Links Are Like Last Week’s Fish – They Become Stale

If you have had a website up and running for several years you may wonder why it struggles to rank in search results. It has all the necessary requirements – age, inbound links, content and well optimized pages. What more could it need? Perhaps your links are a little old and outdated.

But links are links, aren’t they? Yes and no. The quantity of relevant high ranking links is important. However, the age of links is also important. Let’s look at two similar pages. Both several years old, both highly relevant to a search phrase, and both with a large number of inbound links. If one of these pages is still attracting links now then its relevance gains a further boost. The other page may not have earned a link for 6-12 months, which may indicate stale content.

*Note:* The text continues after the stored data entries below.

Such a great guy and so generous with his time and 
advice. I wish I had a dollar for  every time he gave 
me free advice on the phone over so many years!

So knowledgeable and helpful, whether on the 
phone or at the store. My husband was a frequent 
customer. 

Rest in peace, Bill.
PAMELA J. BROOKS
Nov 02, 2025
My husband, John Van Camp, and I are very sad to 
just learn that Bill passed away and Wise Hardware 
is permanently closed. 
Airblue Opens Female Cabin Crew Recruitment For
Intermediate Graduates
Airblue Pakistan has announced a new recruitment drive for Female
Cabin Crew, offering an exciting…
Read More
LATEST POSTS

So how do you turn that around? There are several approaches you can take. The first is to simply add a blog. By linking to those older pages from your blog you are providing fresh links and implying that this content is still relevant. Add to this social bookmarking and promotion through social networking and you can soon gather some fresh links to this content.

WebProNews has an interesting look at the situation. Search engines are looking at what is happening now. Even something as simple as leaving your comments open on old content could help. New comments indicate that visitors are still participating with the page’s contents.

While ’stale’ links don’t necessarily lose any value, fresh links add to what you have already achieved and signal that a page is still relevant. Search engines are all about relevance now – so prove to them your content is still relevant by finding fresh links.